■ **WHAT YOU WILL DO**:
Print the lines that start the entries and continue through the one holding "Page size: 1500x1125.", please, exactly and with the pictures omitted.

Top of DATA EXCERPTS

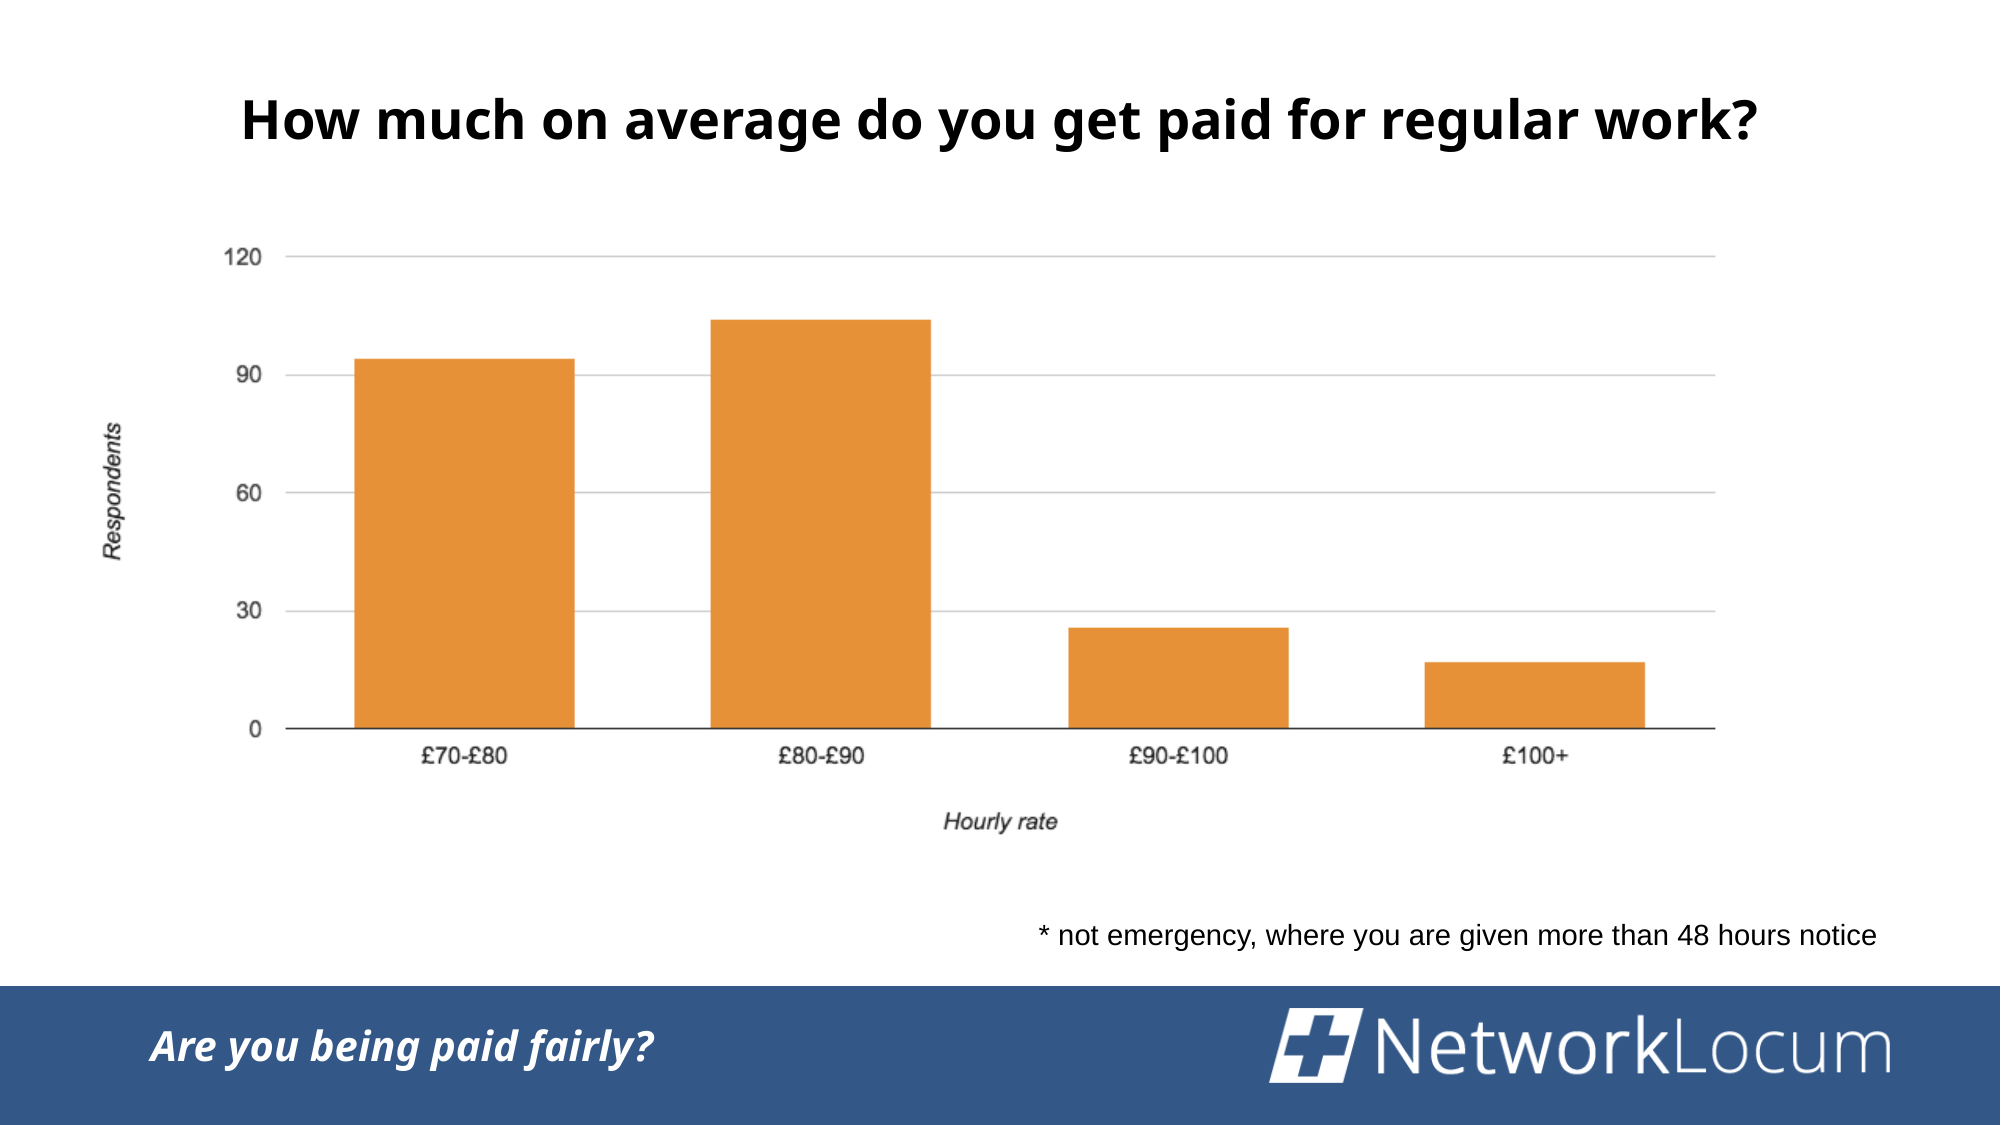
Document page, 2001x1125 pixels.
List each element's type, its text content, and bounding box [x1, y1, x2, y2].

picture [0, 109, 2000, 876]
picture [1267, 1007, 1896, 1085]
text_box Are you being paid fairly? [135, 1004, 922, 1114]
text_box How much on average do you get paid for regular work? [94, 0, 1906, 108]
text_box * not emergency, where you are given more than 48 hours notice [1015, 901, 1933, 943]
text_box [0, 986, 2000, 1125]
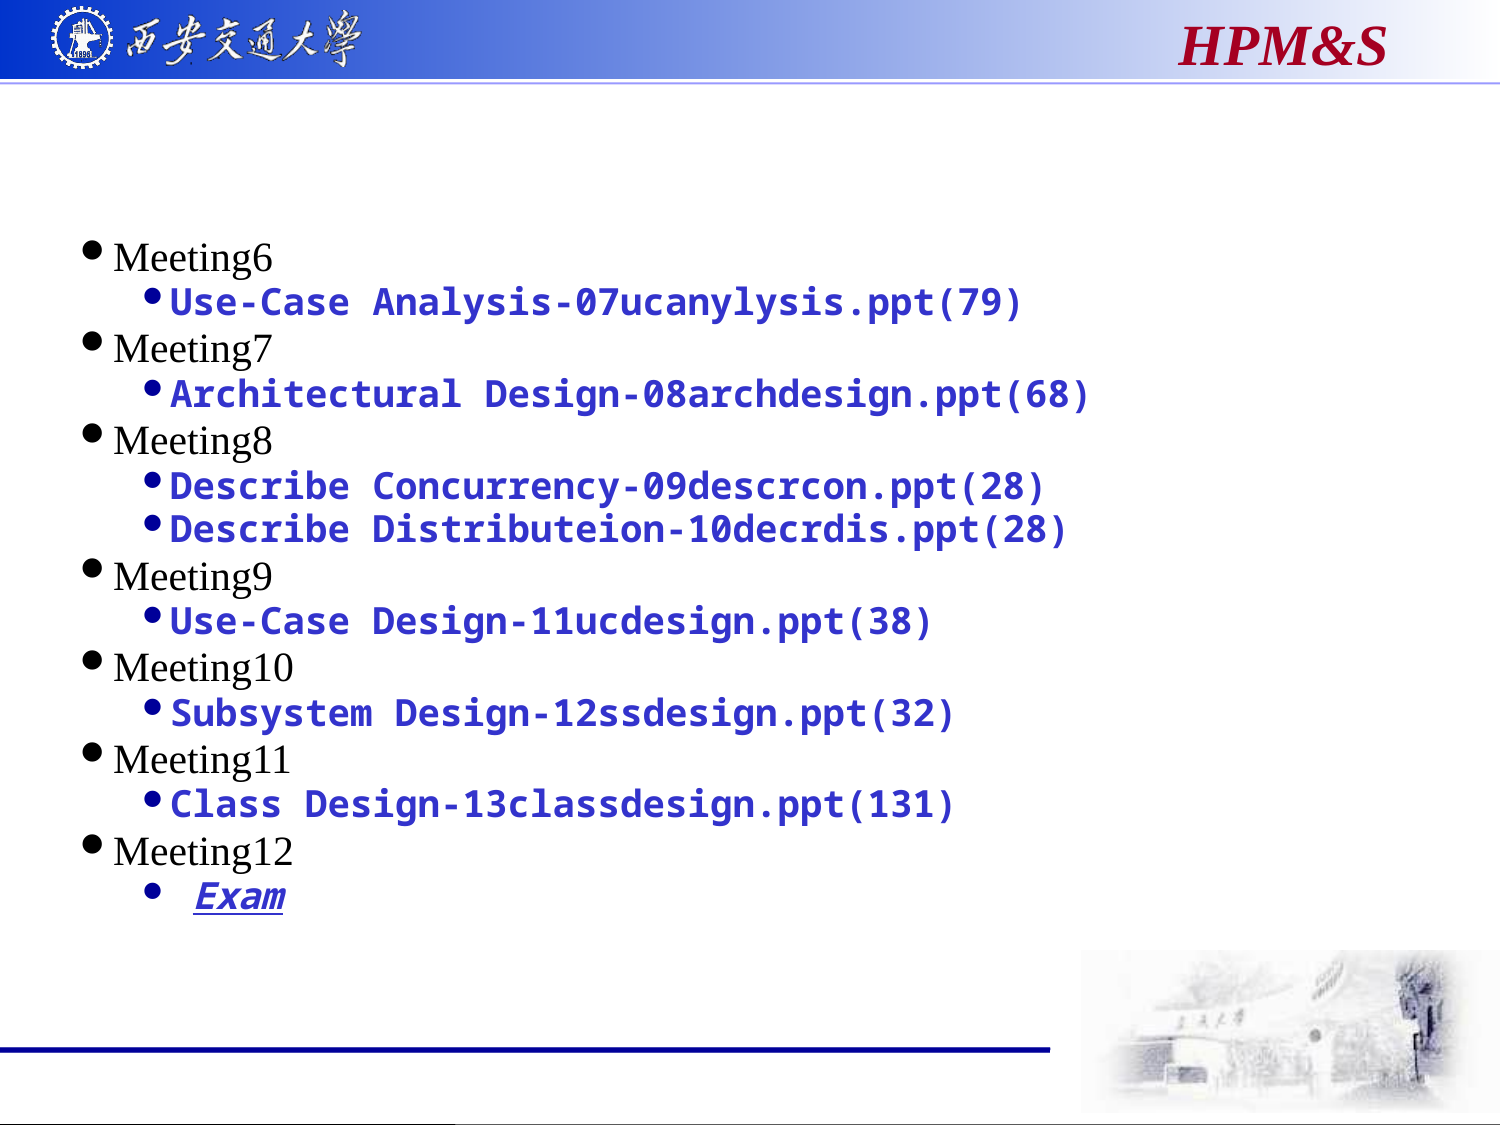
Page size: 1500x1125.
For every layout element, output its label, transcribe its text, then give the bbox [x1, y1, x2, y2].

picture [125, 10, 363, 67]
list Meeting6 Use-Case Analysis-07ucanylysis.ppt(79) Meeting7 Architectural Design-08archdesign.ppt(68) Meeting8 Describe Concurrency-09descrcon.ppt(28) Describe Distributeion-10decrdis.ppt(28) Meeting9 Use-Case Design-11ucdesign.ppt(38) Meeting10 Subsystem Design-12ssdesign.ppt(32) Meeting11 Class Design-13classdesign.ppt(131) Meeting12 Exam [64, 231, 1412, 1012]
picture [1081, 950, 1500, 1113]
picture [50, 5, 113, 69]
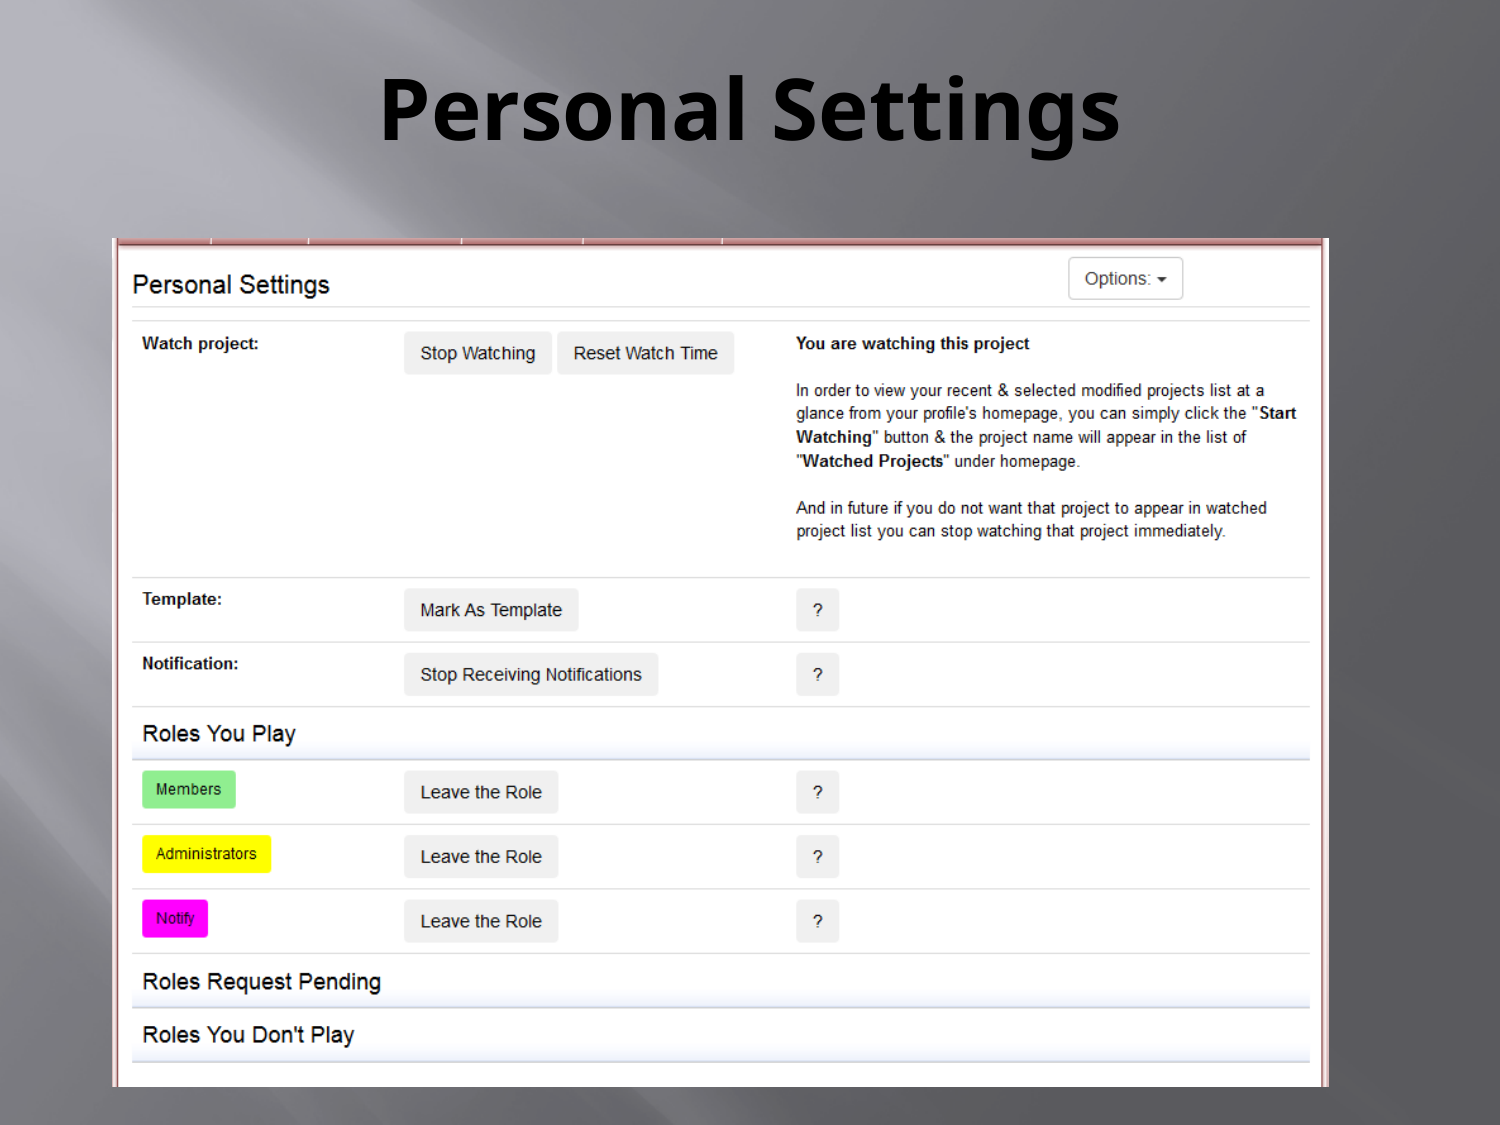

Bottom of DATA EXCERPTS

■ **YOUR RESPONSE**:
Document page, 2001x1125 pixels.
List each element's type, its text content, and bounding box [x1, y1, x2, y2].

picture [0, 109, 2000, 876]
picture [1267, 1007, 1896, 1085]
text_box Are you being paid fairly? [135, 1004, 922, 1114]
text_box How much on average do you get paid for regular work? [94, 0, 1906, 108]
text_box * not emergency, where you are given more than 48 hours notice [1015, 901, 1933, 943]
text_box [0, 986, 2000, 1125]
Page size: 1500x1125.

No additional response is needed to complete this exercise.